Contro la tesi che attribuisce l'aumento di popolazione nel Settecento al tasso di natalità vi è però la
considerazione che un tasso di mortalità ancora elevato dovuto alle malattie infettive incideva in
modo diverso sui vari gruppi di età e quindi condizionava e compensava le variazioni in aumento
avvenute nella natalità.
Comunque gli storici dell'economia, della società e della medicina sono concordi nel ritenere che
nell’occidente europeo si sia verificata una forte riduzione del tasso di mortalità a partire dal decennio intorno al 1750 per la diminuita incidenza delle epidemie. Non è chiaro perché diminuirono le
epidemie.
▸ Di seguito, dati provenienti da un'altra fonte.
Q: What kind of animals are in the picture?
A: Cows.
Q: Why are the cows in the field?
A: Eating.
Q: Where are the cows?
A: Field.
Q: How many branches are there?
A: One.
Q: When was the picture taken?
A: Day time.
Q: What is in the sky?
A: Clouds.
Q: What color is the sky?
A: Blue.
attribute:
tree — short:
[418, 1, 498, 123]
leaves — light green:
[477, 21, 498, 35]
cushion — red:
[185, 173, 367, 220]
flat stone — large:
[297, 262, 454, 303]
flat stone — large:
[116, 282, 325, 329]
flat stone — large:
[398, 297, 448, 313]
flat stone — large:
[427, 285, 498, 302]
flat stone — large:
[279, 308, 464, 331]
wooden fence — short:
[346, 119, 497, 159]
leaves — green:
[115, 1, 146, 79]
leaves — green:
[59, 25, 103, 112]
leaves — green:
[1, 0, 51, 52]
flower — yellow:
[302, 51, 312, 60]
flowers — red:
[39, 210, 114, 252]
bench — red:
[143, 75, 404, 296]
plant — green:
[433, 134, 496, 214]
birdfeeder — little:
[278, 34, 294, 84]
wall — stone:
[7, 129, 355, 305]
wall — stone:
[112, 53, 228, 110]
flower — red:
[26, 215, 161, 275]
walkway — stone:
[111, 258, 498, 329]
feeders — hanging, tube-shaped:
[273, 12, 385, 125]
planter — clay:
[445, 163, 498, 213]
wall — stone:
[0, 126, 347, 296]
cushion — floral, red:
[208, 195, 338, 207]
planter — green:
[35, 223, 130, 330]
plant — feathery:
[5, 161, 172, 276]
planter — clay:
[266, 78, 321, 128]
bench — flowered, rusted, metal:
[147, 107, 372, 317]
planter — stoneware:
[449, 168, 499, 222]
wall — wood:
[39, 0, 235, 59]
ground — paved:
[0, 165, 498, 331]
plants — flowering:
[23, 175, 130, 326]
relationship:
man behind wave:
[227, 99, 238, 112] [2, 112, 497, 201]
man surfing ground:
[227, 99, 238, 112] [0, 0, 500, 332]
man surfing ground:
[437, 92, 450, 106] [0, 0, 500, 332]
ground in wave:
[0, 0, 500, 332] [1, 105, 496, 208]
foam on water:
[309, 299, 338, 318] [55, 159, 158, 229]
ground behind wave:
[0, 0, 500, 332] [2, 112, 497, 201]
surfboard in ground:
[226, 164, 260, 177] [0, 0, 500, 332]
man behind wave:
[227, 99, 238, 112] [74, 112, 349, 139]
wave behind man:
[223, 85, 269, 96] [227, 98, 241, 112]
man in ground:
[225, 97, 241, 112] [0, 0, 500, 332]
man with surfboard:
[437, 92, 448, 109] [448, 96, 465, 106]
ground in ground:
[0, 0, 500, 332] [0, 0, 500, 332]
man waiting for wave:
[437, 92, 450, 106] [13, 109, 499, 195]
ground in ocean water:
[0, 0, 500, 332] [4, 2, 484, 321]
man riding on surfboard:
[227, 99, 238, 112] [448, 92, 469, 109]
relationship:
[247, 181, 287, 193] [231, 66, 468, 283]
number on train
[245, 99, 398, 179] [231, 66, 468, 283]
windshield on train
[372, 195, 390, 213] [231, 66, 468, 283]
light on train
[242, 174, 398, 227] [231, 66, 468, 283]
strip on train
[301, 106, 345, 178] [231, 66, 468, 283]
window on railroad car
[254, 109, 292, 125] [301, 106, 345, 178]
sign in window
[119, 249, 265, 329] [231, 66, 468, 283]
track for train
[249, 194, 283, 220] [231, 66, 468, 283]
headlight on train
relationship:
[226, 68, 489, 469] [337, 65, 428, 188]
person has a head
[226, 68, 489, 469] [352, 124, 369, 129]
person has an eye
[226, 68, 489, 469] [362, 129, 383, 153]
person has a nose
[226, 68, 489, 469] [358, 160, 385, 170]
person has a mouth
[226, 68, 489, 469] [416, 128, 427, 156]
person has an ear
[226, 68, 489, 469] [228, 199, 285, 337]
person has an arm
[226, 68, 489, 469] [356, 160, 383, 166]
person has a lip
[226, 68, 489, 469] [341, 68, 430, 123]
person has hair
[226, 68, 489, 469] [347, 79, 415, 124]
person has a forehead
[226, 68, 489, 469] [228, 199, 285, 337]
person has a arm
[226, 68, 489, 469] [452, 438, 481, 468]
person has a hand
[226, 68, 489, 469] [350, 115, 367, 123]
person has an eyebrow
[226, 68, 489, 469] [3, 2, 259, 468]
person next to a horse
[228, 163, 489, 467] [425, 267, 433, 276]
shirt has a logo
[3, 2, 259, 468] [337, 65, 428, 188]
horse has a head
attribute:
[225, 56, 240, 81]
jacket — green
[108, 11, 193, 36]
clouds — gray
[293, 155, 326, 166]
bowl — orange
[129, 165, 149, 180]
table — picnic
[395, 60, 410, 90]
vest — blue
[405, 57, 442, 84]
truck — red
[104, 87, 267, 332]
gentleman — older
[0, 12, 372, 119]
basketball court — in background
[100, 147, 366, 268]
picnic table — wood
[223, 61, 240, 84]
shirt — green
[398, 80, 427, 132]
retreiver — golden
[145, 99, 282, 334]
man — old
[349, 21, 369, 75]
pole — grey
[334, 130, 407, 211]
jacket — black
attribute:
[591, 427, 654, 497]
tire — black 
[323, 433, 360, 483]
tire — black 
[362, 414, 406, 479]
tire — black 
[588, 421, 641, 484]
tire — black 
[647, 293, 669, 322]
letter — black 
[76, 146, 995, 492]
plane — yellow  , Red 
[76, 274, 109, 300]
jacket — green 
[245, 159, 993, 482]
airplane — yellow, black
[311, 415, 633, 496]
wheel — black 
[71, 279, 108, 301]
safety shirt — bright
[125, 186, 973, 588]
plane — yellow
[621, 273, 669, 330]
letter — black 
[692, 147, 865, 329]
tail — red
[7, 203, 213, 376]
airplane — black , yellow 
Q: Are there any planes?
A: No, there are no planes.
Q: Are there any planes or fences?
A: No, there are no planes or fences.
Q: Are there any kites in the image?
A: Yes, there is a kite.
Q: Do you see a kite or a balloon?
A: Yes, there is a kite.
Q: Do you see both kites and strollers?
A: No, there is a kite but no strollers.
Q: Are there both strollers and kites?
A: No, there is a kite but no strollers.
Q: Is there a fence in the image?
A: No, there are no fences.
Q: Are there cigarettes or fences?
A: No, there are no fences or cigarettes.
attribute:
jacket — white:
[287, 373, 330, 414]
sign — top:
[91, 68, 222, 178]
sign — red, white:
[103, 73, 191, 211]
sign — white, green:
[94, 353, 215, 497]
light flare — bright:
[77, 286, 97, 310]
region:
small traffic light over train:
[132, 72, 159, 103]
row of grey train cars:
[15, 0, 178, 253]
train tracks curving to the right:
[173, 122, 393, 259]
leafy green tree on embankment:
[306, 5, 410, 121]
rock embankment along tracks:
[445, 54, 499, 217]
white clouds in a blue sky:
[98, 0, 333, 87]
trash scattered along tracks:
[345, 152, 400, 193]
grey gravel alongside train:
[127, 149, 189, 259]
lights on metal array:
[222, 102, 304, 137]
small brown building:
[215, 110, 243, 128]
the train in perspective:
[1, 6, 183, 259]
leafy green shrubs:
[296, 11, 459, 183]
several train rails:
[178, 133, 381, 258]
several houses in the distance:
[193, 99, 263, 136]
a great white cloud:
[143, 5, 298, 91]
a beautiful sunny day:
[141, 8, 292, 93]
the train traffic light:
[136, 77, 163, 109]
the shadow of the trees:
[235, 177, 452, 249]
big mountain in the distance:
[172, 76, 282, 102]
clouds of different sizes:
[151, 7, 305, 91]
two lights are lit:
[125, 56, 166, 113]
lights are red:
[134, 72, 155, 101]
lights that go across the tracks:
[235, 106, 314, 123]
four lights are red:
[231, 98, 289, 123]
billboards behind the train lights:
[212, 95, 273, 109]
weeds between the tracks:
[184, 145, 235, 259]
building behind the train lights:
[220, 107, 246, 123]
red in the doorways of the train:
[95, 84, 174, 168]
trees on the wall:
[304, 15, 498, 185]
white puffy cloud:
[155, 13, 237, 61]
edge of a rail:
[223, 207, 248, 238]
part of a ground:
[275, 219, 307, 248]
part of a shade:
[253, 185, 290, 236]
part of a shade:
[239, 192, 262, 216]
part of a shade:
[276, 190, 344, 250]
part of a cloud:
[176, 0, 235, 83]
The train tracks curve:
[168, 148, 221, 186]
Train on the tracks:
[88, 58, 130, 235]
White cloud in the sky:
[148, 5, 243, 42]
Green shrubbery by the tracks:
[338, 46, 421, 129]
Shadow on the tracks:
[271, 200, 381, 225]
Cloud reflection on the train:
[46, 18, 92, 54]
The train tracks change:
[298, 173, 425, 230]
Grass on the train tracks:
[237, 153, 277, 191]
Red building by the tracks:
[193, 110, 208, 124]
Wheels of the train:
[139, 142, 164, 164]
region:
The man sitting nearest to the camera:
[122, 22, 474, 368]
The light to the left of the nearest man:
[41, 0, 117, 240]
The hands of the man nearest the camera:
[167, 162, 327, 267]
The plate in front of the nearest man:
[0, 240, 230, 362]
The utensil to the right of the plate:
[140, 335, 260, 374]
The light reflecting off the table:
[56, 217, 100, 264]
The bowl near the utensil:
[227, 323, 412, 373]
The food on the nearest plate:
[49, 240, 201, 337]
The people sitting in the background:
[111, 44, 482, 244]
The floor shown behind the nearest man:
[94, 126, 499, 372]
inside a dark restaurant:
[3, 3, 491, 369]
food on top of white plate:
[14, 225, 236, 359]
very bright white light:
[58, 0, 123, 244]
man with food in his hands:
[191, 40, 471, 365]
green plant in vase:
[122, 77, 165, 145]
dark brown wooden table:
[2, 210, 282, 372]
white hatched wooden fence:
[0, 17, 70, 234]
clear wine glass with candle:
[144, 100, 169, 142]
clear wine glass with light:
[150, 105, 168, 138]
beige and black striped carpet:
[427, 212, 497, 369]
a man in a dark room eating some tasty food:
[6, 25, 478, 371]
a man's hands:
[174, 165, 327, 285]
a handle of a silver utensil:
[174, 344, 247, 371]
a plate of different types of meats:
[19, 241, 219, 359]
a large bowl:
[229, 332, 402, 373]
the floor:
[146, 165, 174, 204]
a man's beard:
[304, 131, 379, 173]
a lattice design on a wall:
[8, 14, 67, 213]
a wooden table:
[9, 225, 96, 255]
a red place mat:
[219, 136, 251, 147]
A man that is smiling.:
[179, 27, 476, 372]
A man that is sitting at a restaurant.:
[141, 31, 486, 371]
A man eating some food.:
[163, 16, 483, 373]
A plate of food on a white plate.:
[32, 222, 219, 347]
Quanto alla peste, essendo trasmessa dalle pulci annidate sui roditori, diminuì al migliorare del tenore di vita, delle condizioni igienico-sanitarie delle città, all’istituzione dei lazzaretti e
dei cordoni sanitari, allo sviluppo del commercio marittimo che intorno alla fine del XVII secolo
abolì le lunghe carovane di mercanti che venivano dall'Est attraverso l'Asia Minore portando con sé
le colonie di roditori e di pulci infette, e forse anche grazie allo sviluppo delle difese immunitarie
nelle popolazioni europee. Altre malattie ridussero la loro virulenza: la malaria, per la diminuzione
delle zanzare in seguito al prosciugamento di molte zone paludose. Giocarono forse anche a favore
mutamenti climatici, che in Inghilterra favorirono il susseguirsi di una serie di buoni raccolti, e una
crescente consapevolezza, da parte della gente, delll'importanza della sanità e dell'igiene. Ci furono
progressi nella medicina, anche se gli storici ritengono non fossero così diffusi e tali da spiegare la
caduta della mortalità. Quanto al miglioramento del tenore di vita, difficile da dimostrare, laddove
si manifestò favorì una maggiore resistenza alle malattie.
Alla fine, gli storici sono abbastanza concordi sul fatto che l’esplosione demografica del periodo
della transizione si debba attribuire anche all’aumento della natalità dovuto all’incremento della popolazione in età fertile, a seguito della precedente riduzione della mortalità infantile.